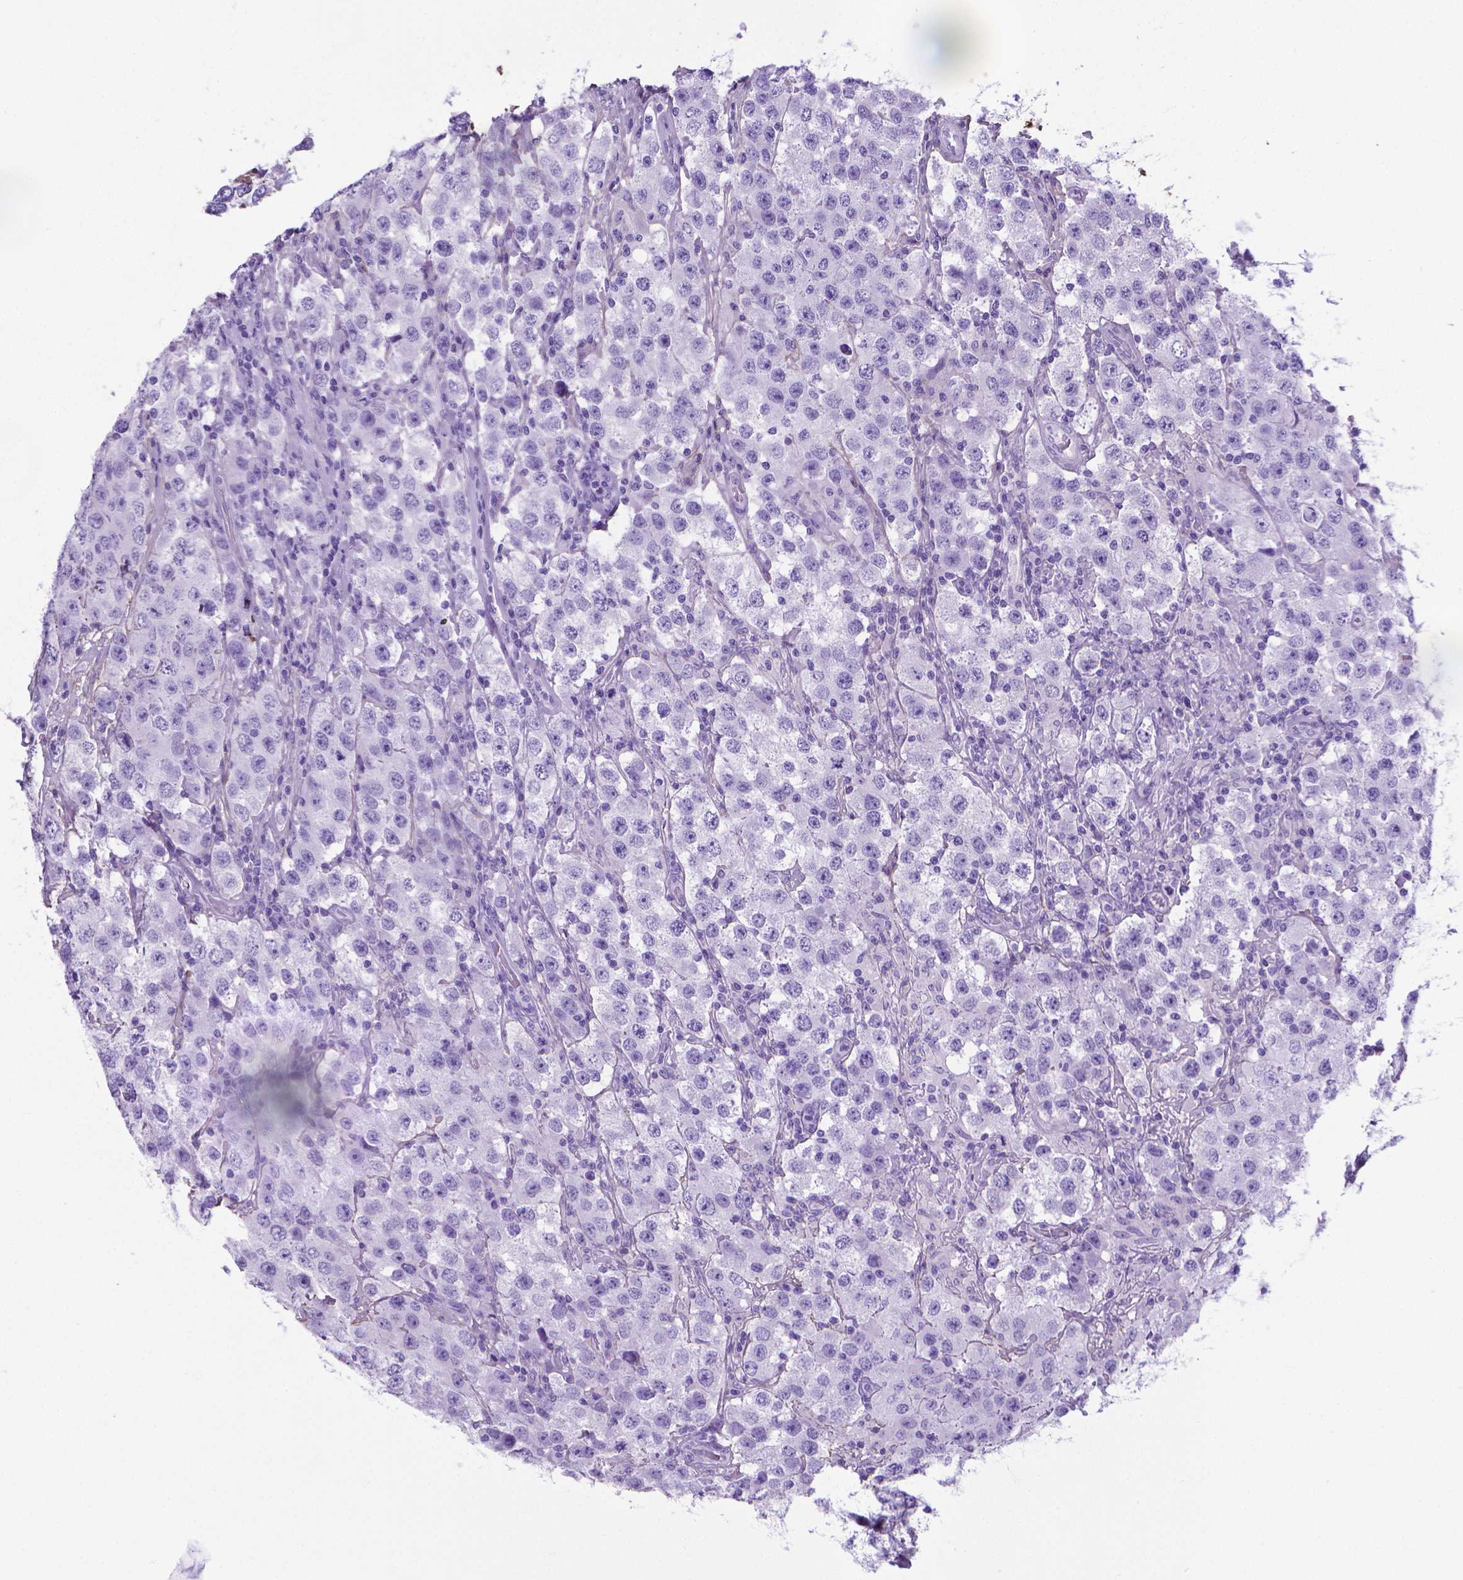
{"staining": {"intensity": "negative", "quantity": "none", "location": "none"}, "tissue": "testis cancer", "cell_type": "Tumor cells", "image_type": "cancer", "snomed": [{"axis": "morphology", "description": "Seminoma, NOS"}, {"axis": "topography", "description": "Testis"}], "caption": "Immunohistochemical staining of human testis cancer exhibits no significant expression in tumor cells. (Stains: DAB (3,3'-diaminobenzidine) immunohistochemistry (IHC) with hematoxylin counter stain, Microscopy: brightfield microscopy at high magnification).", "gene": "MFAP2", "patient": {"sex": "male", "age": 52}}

==

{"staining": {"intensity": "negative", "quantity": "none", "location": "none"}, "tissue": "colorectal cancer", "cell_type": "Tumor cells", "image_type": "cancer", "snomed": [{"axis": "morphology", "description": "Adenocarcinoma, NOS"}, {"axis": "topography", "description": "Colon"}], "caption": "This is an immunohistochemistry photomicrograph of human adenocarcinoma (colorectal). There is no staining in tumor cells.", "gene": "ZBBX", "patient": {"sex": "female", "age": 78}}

* * *

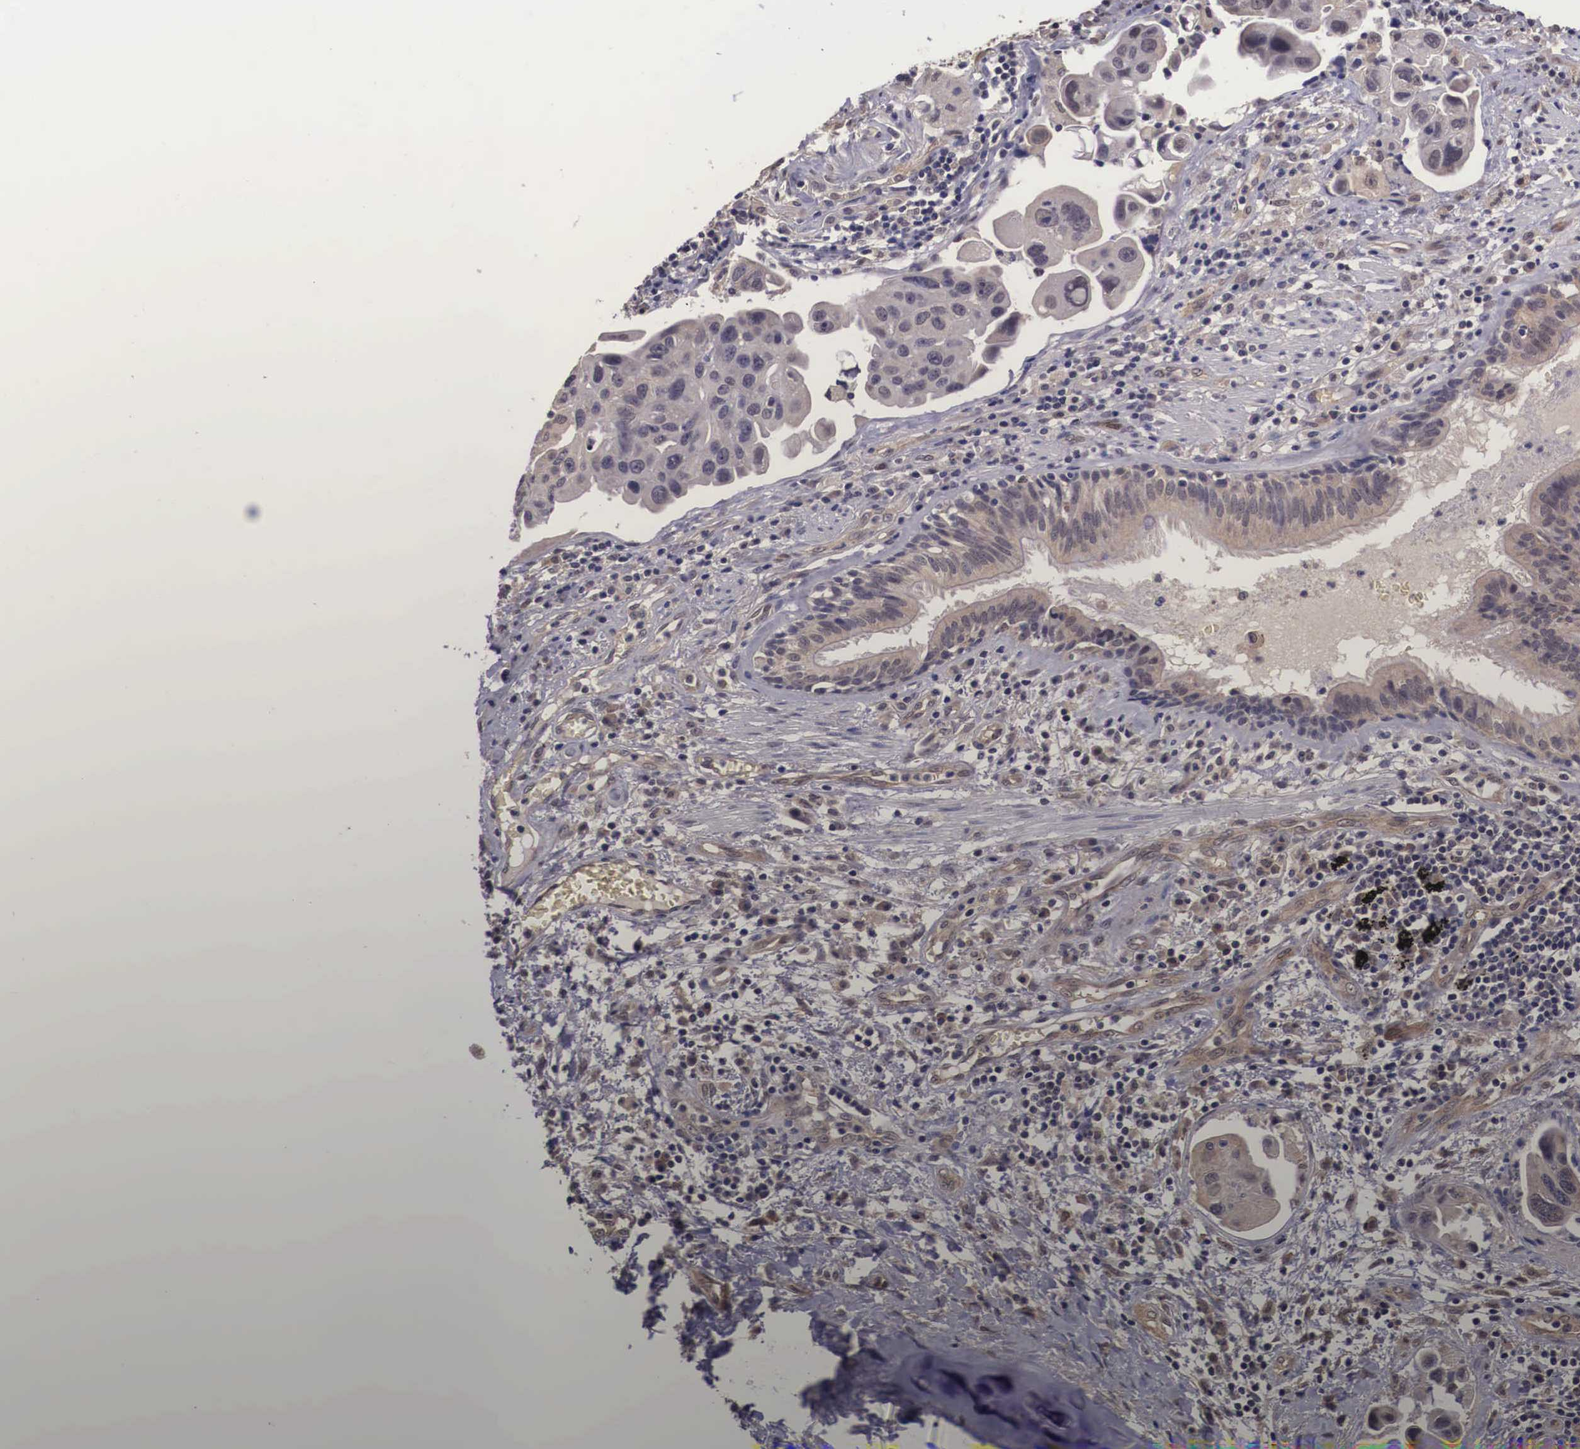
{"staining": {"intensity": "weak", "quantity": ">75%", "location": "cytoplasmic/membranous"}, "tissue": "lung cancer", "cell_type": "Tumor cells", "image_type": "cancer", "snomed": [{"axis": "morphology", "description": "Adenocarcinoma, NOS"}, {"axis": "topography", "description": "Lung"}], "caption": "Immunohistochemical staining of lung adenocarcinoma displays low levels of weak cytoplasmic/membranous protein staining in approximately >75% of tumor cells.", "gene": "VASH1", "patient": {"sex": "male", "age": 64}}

* **Requirement**:
Each line of the entries where the string "Immunohistochemical" occurs should be shown.

* **Your solution**:
{"staining": {"intensity": "negative", "quantity": "none", "location": "none"}, "tissue": "testis cancer", "cell_type": "Tumor cells", "image_type": "cancer", "snomed": [{"axis": "morphology", "description": "Seminoma, NOS"}, {"axis": "topography", "description": "Testis"}], "caption": "Immunohistochemical staining of human testis cancer exhibits no significant expression in tumor cells. (Stains: DAB (3,3'-diaminobenzidine) immunohistochemistry (IHC) with hematoxylin counter stain, Microscopy: brightfield microscopy at high magnification).", "gene": "MFAP2", "patient": {"sex": "male", "age": 52}}
{"staining": {"intensity": "weak", "quantity": ">75%", "location": "cytoplasmic/membranous"}, "tissue": "lung cancer", "cell_type": "Tumor cells", "image_type": "cancer", "snomed": [{"axis": "morphology", "description": "Adenocarcinoma, NOS"}, {"axis": "topography", "description": "Lung"}], "caption": "Immunohistochemical staining of lung adenocarcinoma displays low levels of weak cytoplasmic/membranous protein staining in approximately >75% of tumor cells.", "gene": "VASH1", "patient": {"sex": "male", "age": 64}}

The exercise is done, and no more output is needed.